In this post, you’ll learn the truth about these myths from Jacob Blizzard, a Board Certified Criminal Law and Criminal Appeal Attorney specialist. Whether you’re a convicted felon, a friend or family member of a convicted felon, or just curious about the criminal justice system, this post will give you a better understanding of the appeals process in Texas.

Myth #1: Appeals Never Work

Myth #2: I Can Introduce New Evidence In My Appeal

Myth #3: I’m Entitled to A Court Appointed Attorney Throughout The Process

Board Certified Criminal Appeal and Criminal Law Attorney Jacob Blizzard addresses those myths in this video.

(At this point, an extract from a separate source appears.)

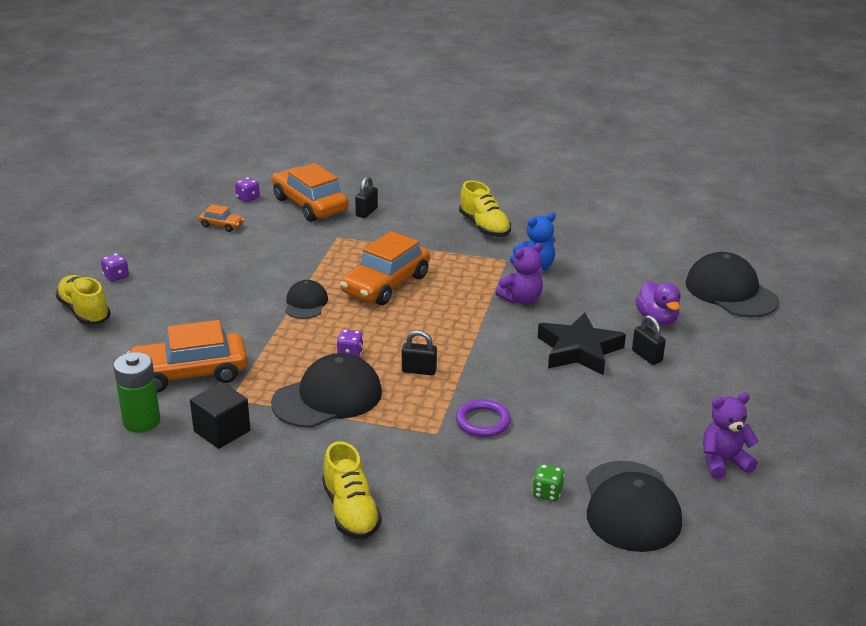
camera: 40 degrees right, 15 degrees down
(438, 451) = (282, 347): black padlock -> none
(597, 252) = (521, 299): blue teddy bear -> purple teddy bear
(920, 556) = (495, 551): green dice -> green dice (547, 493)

Some people also believe that they can pursue an appeal without legal representation. While this is technically true, it’s not recommended. The appeals process is complex and requires a thorough understanding of criminal law and the appeals system. Additionally, the appellate courts have very strict rules for briefs and oral arguments. Hiring an experienced criminal appeal attorney can greatly improve your chances of success. Appeal attorneys who regularly work appeal cases daily have a deep understanding of the process, they also know what federal options for relief are available if a state appeal is denied.

If you or someone you know is considering an appeal in a criminal case in Texas, it’s important to understand the myths surrounding the process.

Appeals are not just for those who claim innocence, they can take a long time, and legal representation is highly recommended.

By working with a qualified board-certified criminal post-conviction appeal attorney, you can navigate the appeals system with confidence and potentially obtain a more favorable outcome.

Hopefully, this post has helped to dispel some of the myths surrounding appeals. We hope it’s given you a clearer understanding of the appeals process.